We think our cows are pretty comfortable, especially when they are outside on pasture, but our opinion is somewhat subjective. This fall we had the opportunity to have an independent group assess our facility as well as cow behavior to determine cow comfort on the farm.C.O.W.S. stands for Comfort, Oxidative Balance, Well-Being and Sustainability and is a program developed by a graduate student at the University of British Columbia and managed by NOVUS to measure cow comfort.
C.O.W.S. Project Manager Lindsey Collings and Katie Hanehan, Jr. Project Manager arrived before morning milking to take measurements of the stalls, water troughs, feed bunk and to apply the electronic data loggers that measure total lying time on 40 cows 3 years and older. After milking, they visually evaluated gait scores and hock health and conducted a survey of management practices such as frequency of hoof trimming and bedding.
The bright orange monitors remained on the cows for 5 days. They were removed and mailed to NOVUS along with the transmitter. Staff analyzed the data and found that...Our COWS are indeed comfortable. While they were being monitored, the cows were in during the day and outside at night so we combined both housing options.

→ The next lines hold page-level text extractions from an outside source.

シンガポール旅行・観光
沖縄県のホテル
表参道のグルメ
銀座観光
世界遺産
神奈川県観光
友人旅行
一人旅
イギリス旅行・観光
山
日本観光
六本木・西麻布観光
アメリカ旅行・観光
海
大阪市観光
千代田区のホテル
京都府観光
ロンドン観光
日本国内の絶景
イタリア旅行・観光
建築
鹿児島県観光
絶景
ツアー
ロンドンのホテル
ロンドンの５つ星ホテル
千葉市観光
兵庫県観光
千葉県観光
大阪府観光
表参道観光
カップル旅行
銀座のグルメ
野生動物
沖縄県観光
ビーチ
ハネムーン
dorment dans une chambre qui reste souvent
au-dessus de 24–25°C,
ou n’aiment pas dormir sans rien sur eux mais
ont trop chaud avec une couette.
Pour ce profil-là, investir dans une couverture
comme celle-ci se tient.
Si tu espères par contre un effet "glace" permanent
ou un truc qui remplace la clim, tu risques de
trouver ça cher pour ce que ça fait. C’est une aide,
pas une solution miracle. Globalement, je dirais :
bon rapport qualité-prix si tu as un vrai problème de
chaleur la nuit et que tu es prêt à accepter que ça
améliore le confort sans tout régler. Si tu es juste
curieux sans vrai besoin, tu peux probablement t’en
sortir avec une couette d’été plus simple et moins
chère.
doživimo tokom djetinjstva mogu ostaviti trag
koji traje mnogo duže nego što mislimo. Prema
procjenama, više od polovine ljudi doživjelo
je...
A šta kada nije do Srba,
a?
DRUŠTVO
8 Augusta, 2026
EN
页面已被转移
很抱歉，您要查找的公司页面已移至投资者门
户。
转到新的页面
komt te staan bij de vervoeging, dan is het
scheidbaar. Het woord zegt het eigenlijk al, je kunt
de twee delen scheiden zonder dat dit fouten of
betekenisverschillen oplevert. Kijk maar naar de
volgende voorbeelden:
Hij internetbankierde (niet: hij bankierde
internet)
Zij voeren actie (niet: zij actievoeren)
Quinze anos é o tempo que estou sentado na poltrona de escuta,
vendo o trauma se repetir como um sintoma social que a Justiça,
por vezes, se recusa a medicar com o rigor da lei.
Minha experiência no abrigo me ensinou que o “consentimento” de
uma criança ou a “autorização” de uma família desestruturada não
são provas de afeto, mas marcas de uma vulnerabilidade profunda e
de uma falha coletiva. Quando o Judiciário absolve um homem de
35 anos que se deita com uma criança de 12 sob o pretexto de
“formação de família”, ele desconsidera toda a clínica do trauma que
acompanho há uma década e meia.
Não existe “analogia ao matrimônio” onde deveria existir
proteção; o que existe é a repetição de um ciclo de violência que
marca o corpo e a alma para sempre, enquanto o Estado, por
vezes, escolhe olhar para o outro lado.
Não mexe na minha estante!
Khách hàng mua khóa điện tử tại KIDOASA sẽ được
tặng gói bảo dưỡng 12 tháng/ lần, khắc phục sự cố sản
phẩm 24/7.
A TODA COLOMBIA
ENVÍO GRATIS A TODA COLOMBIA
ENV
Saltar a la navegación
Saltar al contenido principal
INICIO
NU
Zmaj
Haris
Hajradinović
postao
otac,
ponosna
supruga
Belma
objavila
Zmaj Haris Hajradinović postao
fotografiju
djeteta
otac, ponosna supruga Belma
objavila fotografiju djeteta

The level of lameness was very low as was the degree of hock and knee injury. Our cows spend an appropriate amount of time lying down and have adequate space for eating and drinking in the barn. Cows spend about 5 hours per day eating, 12-14 hours resting, 3 hours standing, walking, grooming and hanging out, a half hour per day drinking and 3.5 hours milking. Thus, about 70% of the cow's day is spent eating and or resting.